Model hijacking

Last updated on Nov 11, 2025

What is model hijacking?

Model hijacking refers to attacks where adversaries gain unauthorized control over AI models or their outputs to make it drift from its intended use or for malicious purposes. This can involve stealing compute resources, manipulating model behavior, or forcing models to perform unintended tasks.

What are the main types of model hijacking?

‍Infrastructure Hijacking (LLMjacking): Attackers steal cloud credentials to access hosted AI models like Amazon Bedrock or Azure OpenAI, passing compute costs to victims. Recent incidents show costs can reach $46,000 per day or even $100,000 in extreme cases.‍
Training-Time Hijacking: Adversaries inject poisoned data during model training to force the model to execute a different task than intended, while maintaining normal performance on its original task.‍
Agent Hijacking: Using indirect prompt injection to manipulate AI agents into taking harmful actions like data exfiltration, executing malicious scripts, or bypassing access controls.‍
Chain-of-Thought Hijacking: Exploiting reasoning models by manipulating their step-by-step thought processes to bypass safety filters and generate harmful content.
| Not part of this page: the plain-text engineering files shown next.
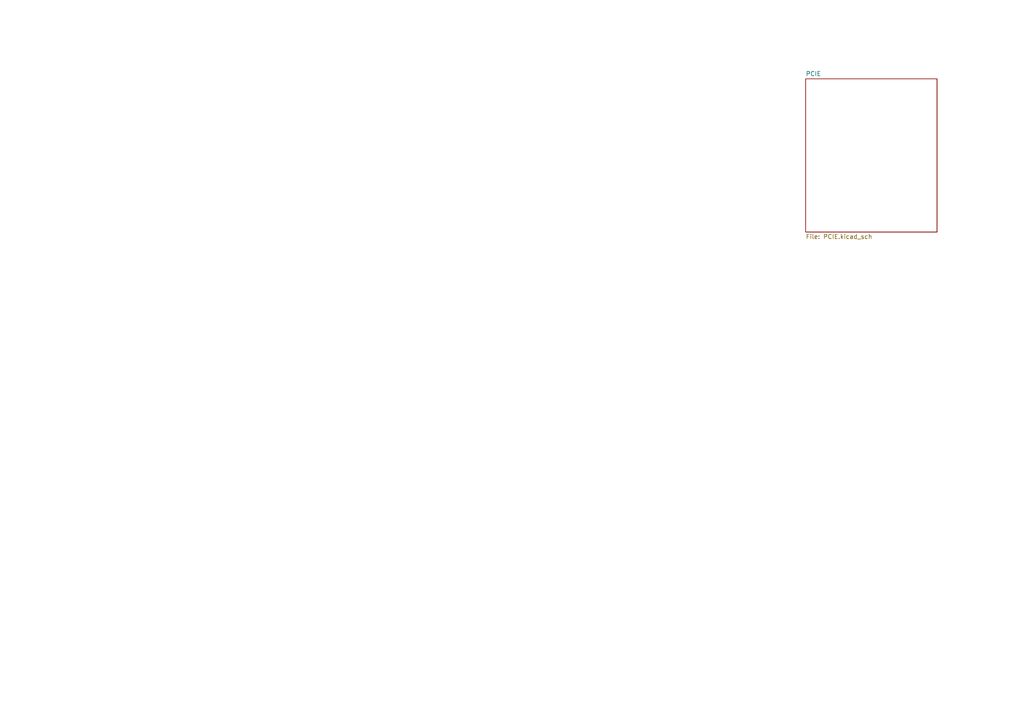
<source format=kicad_sch>
(kicad_sch
	(version 20250114)
	(generator "eeschema")
	(generator_version "9.0")
	(uuid "dea87457-738f-4c5a-8d68-6b57d3b491ea")
	(paper "A4")
	(lib_symbols)
	(sheet
		(at 233.68 22.86)
		(size 38.1 44.45)
		(exclude_from_sim no)
		(in_bom yes)
		(on_board yes)
		(dnp no)
		(fields_autoplaced yes)
		(stroke
			(width 0.1524)
			(type solid)
		)
		(fill
			(color 0 0 0 0.0000)
		)
		(uuid "03104f0a-5bd4-4b8e-a07b-53b8df6c4dd6")
		(property "Sheetname" "PCIE"
			(at 233.68 22.1484 0)
			(effects
				(font
					(size 1.27 1.27)
				)
				(justify left bottom)
			)
		)
		(property "Sheetfile" "PCIE.kicad_sch"
			(at 233.68 67.8946 0)
			(effects
				(font
					(size 1.27 1.27)
				)
				(justify left top)
			)
		)
		(instances
			(project "susBoard2"
				(path "/dea87457-738f-4c5a-8d68-6b57d3b491ea"
					(page "2")
				)
			)
		)
	)
	(sheet_instances
		(path "/"
			(page "1")
		)
	)
	(embedded_fonts no)
)

</source>
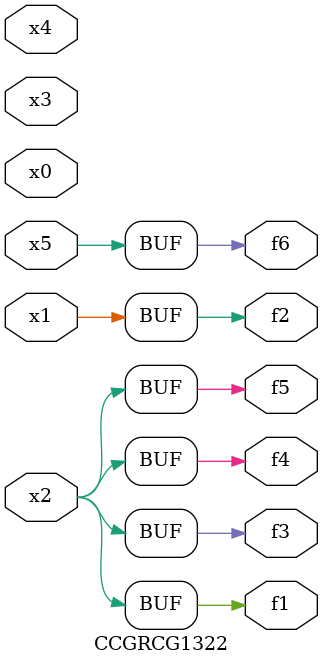
<source format=v>
module CCGRCG1322(
	input x0, x1, x2, x3, x4, x5,
	output f1, f2, f3, f4, f5, f6
);
	assign f1 = x2;
	assign f2 = x1;
	assign f3 = x2;
	assign f4 = x2;
	assign f5 = x2;
	assign f6 = x5;
endmodule

</source>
What do attackers use hijacked AI models for?

Attackers commonly use stolen AI access to override its original intent or system directives, which can then be used for illicit services including uncensored chatbots, sexual roleplay applications that bypass content filters, malicious code generation, and sanction evasion.

What makes AI agent hijacking particularly dangerous?
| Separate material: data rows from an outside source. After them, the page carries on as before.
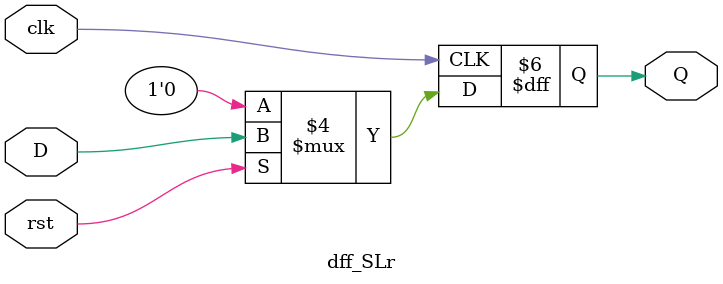
<source format=v>
module dff_SLr (Q,D,clk,rst); //Synchronous D-Flip Flop with Active Low Reset
input D, clk, rst;
output reg Q;

always @(posedge clk)
    if(!rst)
            Q <= 1'b0;
    else
            Q <= D;
    
endmodule
</source>
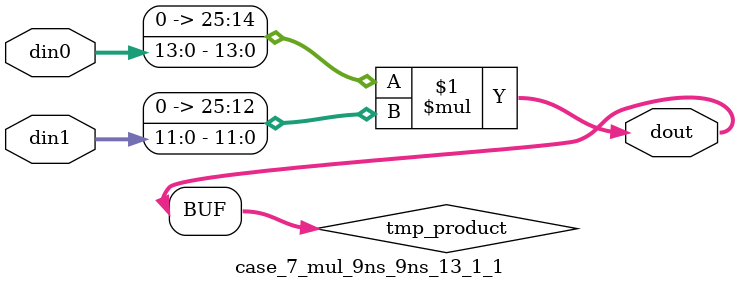
<source format=v>

`timescale 1 ns / 1 ps

 (* use_dsp = "no" *)  module case_7_mul_9ns_9ns_13_1_1(din0, din1, dout);
parameter ID = 1;
parameter NUM_STAGE = 0;
parameter din0_WIDTH = 14;
parameter din1_WIDTH = 12;
parameter dout_WIDTH = 26;

input [din0_WIDTH - 1 : 0] din0; 
input [din1_WIDTH - 1 : 0] din1; 
output [dout_WIDTH - 1 : 0] dout;

wire signed [dout_WIDTH - 1 : 0] tmp_product;
























assign tmp_product = $signed({1'b0, din0}) * $signed({1'b0, din1});











assign dout = tmp_product;





















endmodule

</source>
AI agents have extended capabilities and system access, making successful hijacks potentially catastrophic. Recent evaluations from NIST's US AI Safety Institute research show attack success rates as high as 81-84% for sophisticated hijacking attempts. Agents may inadvertently execute malicious scripts, leak sensitive data, or perform unauthorized actions because they struggle to distinguish between legitimate instructions and attacker-controlled commands.